*** Opening Exercise text ***
It’s a new year! Time to set lofty goals, unrealistic resolutions, and try new routines that are completely uncharacteristic of our style and personality! Or is that just me?
Let’s be honest, as parents, sometimes we just need to shake things up a bit to figure out what works best for our families. And what better time than the start of a new year?
For us, it was time to figure out a way that our two older boys, ages 8 and 6, could become more productive members of the family while getting them to try new things. I also was sick of paying for all their junk…I mean, toys. I needed a method for them to earn a small allowance so they could start learning to save up for things and spend ‘their own’ money. We implemented our ‘something new’ a few months ago, but here it is, a new year, and it’s still going strong: the chore chart!
I heard about this chore chart phenomenon from the Lazy Genius podcast episode #117: “How to Lazy Genius Kid Chores.” Here are the basics of the chart they discuss in the podcast:
- A white board with the names of the week at the top
- Under each day, daily chores are written (we do three a day, per child)
*** Closing Exercise text ***
* Study questions *
A. Rewrite the part of the chore chart post that opens with the words containing "Let’s be honest, as" and closes with "a new year?", putting "households" in place of "families".
B. Write the next part of the chore chart post, picking up right after its last sentence.
The lines after this post are separate material and not part of it.
*** Opening Material provided ***
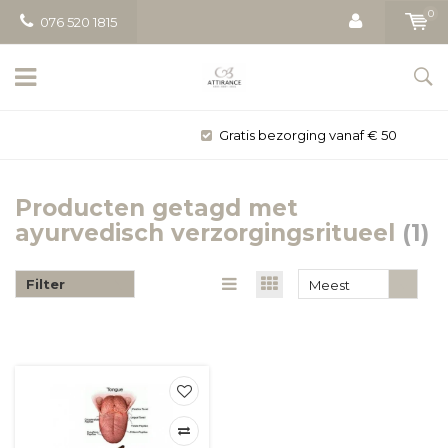
0
076 520 1815
Gratis bezorging vanaf € 50
Producten getagd met
ayurvedisch verzorgingsritueel
(1)
Filter
Meest
bekeken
*** Closing Material provided ***
* Results of the tasks *
A.
Let’s be honest, as parents, sometimes we just need to shake things up a bit to figure out what works best for our households. And what better time than the start of a new year?

B.
- At the bottom are magnets for each child that get moved for bad behavior
- Our boys don’t get any screen-time until they’ve finished their three chores
- At the end of the day, if their chores are complete AND they still have at least 1 magnet left, they earn a star for that day
- At the end of the week if they have all their stars, they earn $2 allowance each
- At the end of the month, if they earned their allowance each week, they get a bonus $2
This chore chart has been a game changer for our family! And I wouldn’t be raving about it unless it has really worked for us. I admit, I was skeptical at first. I spent a lot of time brainstorming how this was going to work. Here were a few things that I was concerned about:
1. I didn’t want our boys doing things that are normally expected of them as ‘chores’
For instance, if I randomly asked them to walk the dog, or help clean-up from dinner, they started asking if that was something on their chore chart. But now they know the difference between a ‘chore chart’ task and just being a ‘helpful member of this family’ task.
2. I didn’t want to waste my time thinking up chores for each day
I remedied this by doing a quick Pinterest search on chores appropriate for my kids’ ages. I got at least 40 ideas right from that! I made a list on my phone that I look at each evening before writing the next day’s chores on their chat. I added some things that were specific to our family, such as ‘pack the snack bag’ for Sunday mornings before church, or ‘bring recycling bin back’ on Friday afternoons on our way home from school.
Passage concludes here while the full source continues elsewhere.